* _What you will do_: Looking only at the lines below that contain "encuestas", give the number of them and no other text.

* _Given data_:
= = = = =
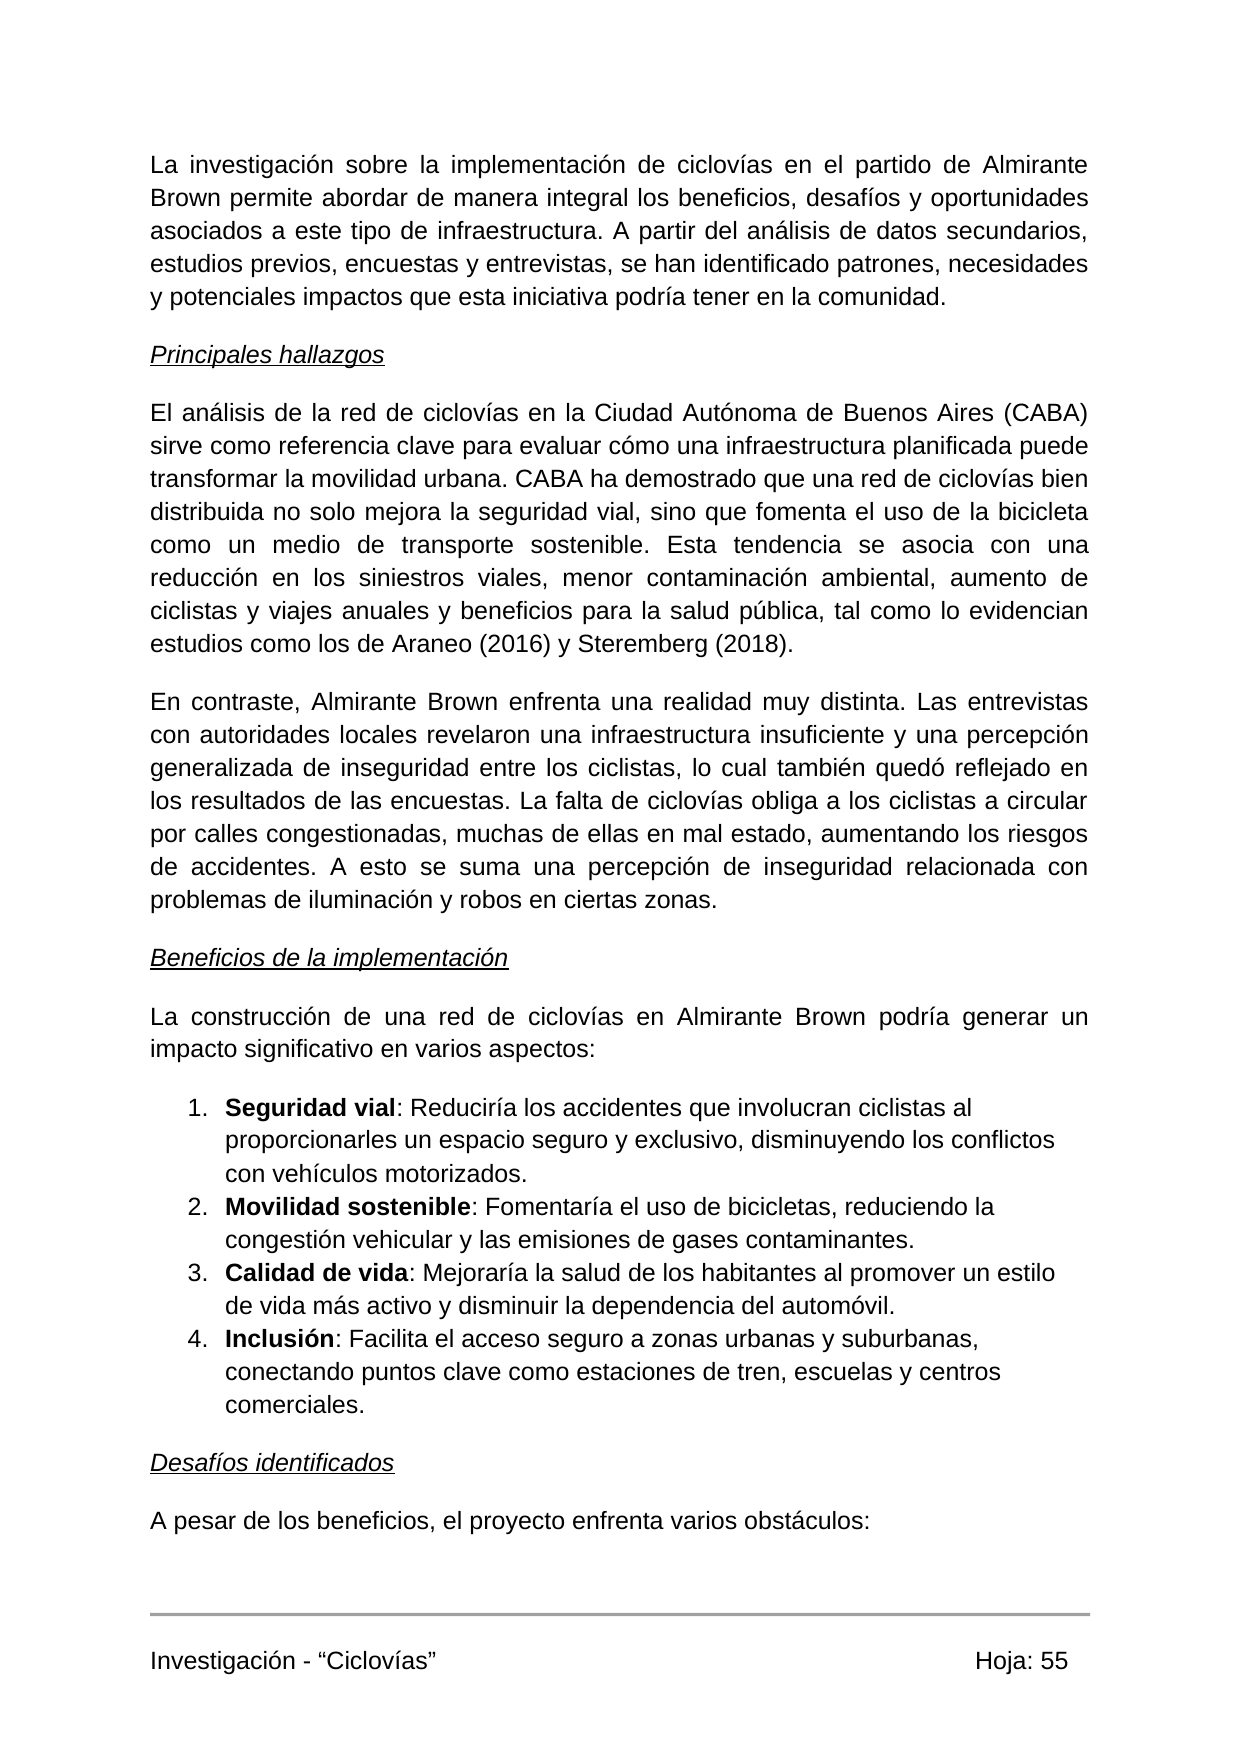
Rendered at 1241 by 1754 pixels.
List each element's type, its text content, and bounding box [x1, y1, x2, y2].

text Desafíos identificados [150, 1448, 1090, 1476]
text Principales hallazgos [150, 340, 1090, 369]
text A pesar de los beneficios, el proyecto enfrenta varios obstáculos: [150, 1506, 1090, 1534]
text Beneficios de la implementación [150, 943, 1090, 972]
list Movilidad sostenible: Fomentaría el uso de bicicletas, reduciendo la congestión vehicular y las emisiones de gases contaminantes. [187, 1192, 1090, 1253]
list Inclusión: Facilita el acceso seguro a zonas urbanas y suburbanas, conectando puntos clave como estaciones de tren, escuelas y centros comerciales. [187, 1324, 1090, 1418]
text La investigación sobre la implementación de ciclovías en el partido de Almirante Brown permite abordar de manera integral los beneficios, desafíos y oportunidades asociados a este tipo de infraestructura. A partir del análisis de datos secundarios, estudios previos, encuestas y entrevistas, se han identificado patrones, necesidades y potenciales impactos que esta iniciativa podría tener en la comunidad. [150, 150, 1090, 311]
text La construcción de una red de ciclovías en Almirante Brown podría generar un impacto significativo en varios aspectos: [150, 1001, 1090, 1063]
list Calidad de vida: Mejoraría la salud de los habitantes al promover un estilo de vida más activo y disminuir la dependencia del automóvil. [187, 1258, 1090, 1319]
text El análisis de la red de ciclovías en la Ciudad Autónoma de Buenos Aires (CABA) sirve como referencia clave para evaluar cómo una infraestructura planificada puede transformar la movilidad urbana. CABA ha demostrado que una red de ciclovías bien distribuida no solo mejora la seguridad vial, sino que fomenta el uso de la bicicleta como un medio de transporte sostenible. Esta tendencia se asocia con una reducción en los siniestros viales, menor contaminación ambiental, aumento de ciclistas y viajes anuales y beneficios para la salud pública, tal como lo evidencian estudios como los de Araneo (2016) y Steremberg (2018). [150, 398, 1090, 658]
list Seguridad vial: Reduciría los accidentes que involucran ciclistas al proporcionarles un espacio seguro y exclusivo, disminuyendo los conflictos con vehículos motorizados. [187, 1092, 1090, 1187]
text En contraste, Almirante Brown enfrenta una realidad muy distinta. Las entrevistas con autoridades locales revelaron una infraestructura insuficiente y una percepción generalizada de inseguridad entre los ciclistas, lo cual también quedó reflejado en los resultados de las encuestas. La falta de ciclovías obliga a los ciclistas a circular por calles congestionadas, muchas de ellas en mal estado, aumentando los riesgos de accidentes. A esto se suma una percepción de inseguridad relacionada con problemas de iluminación y robos en ciertas zonas. [150, 687, 1090, 914]
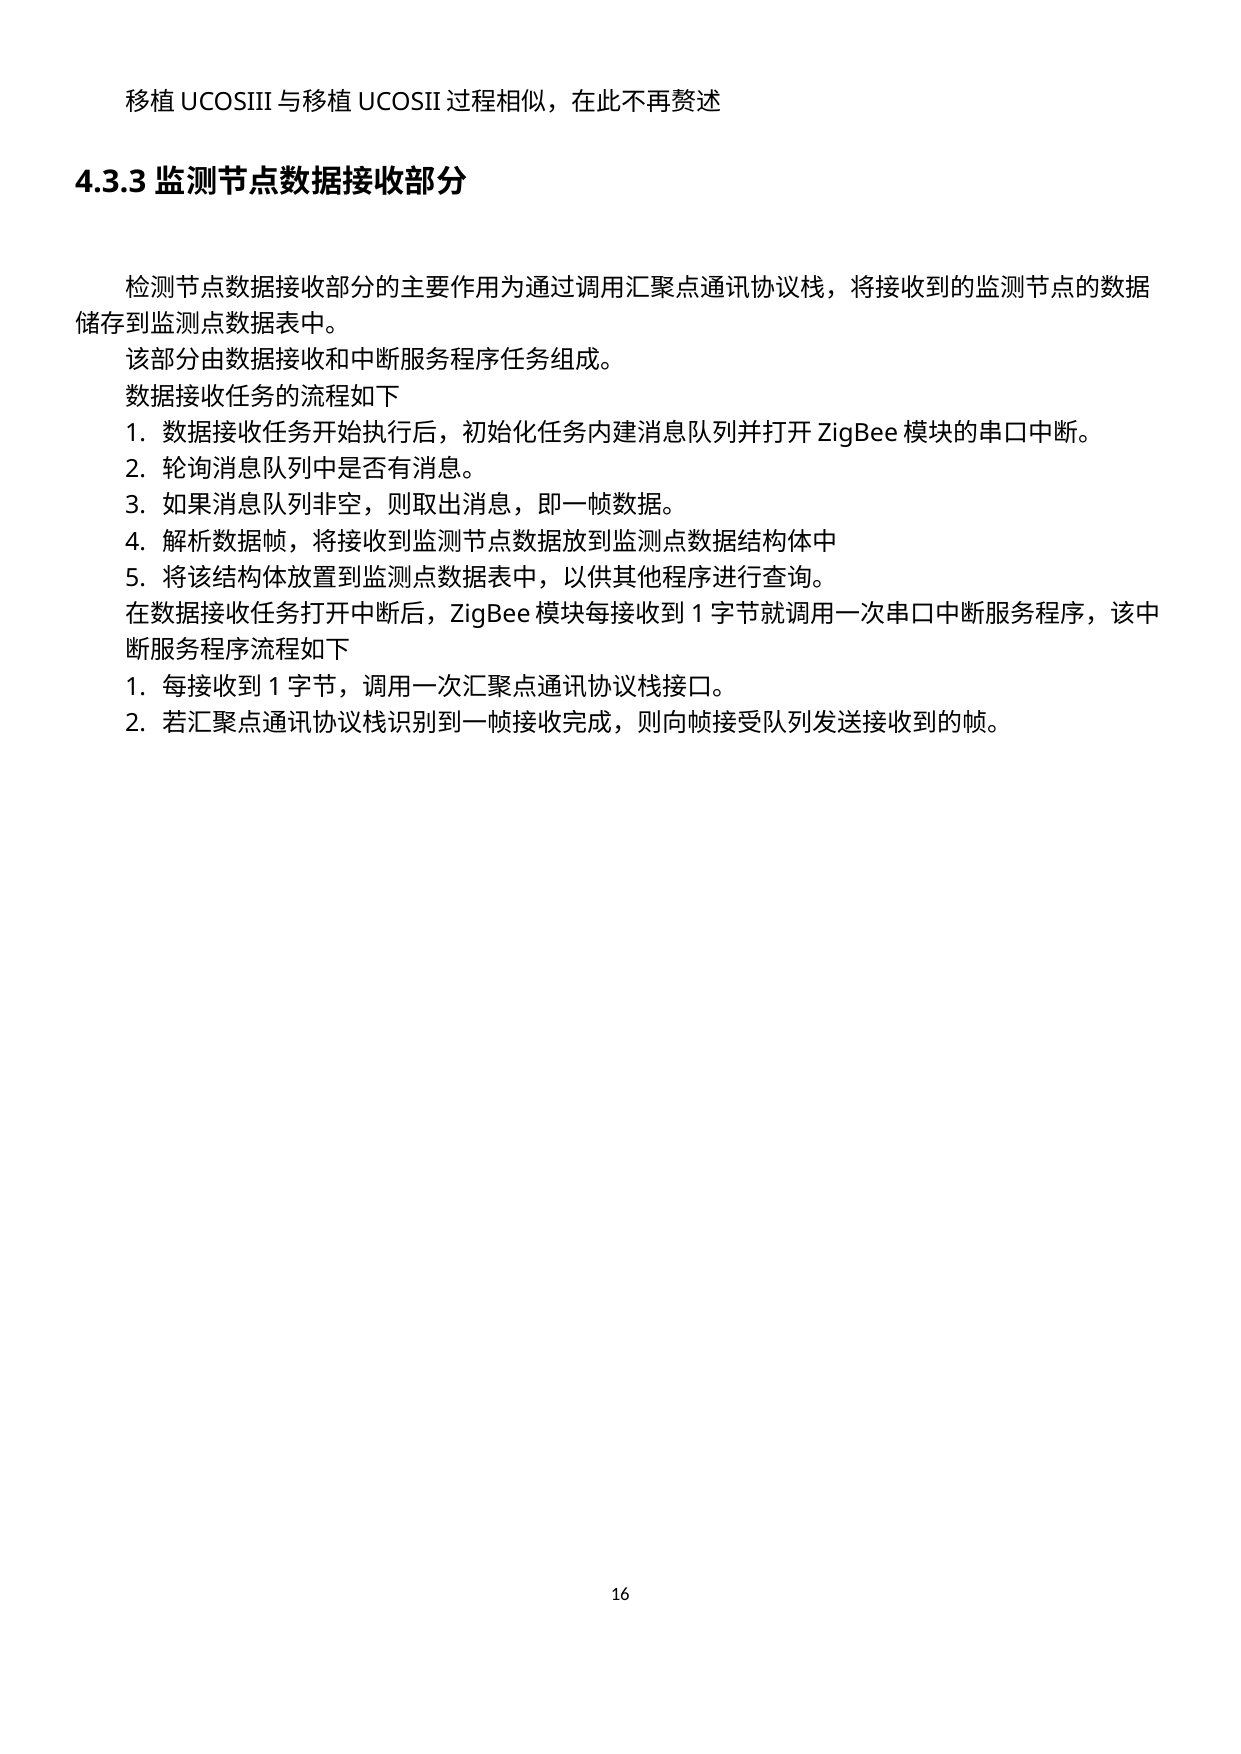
= = = = =
* _Solved exercise_: 2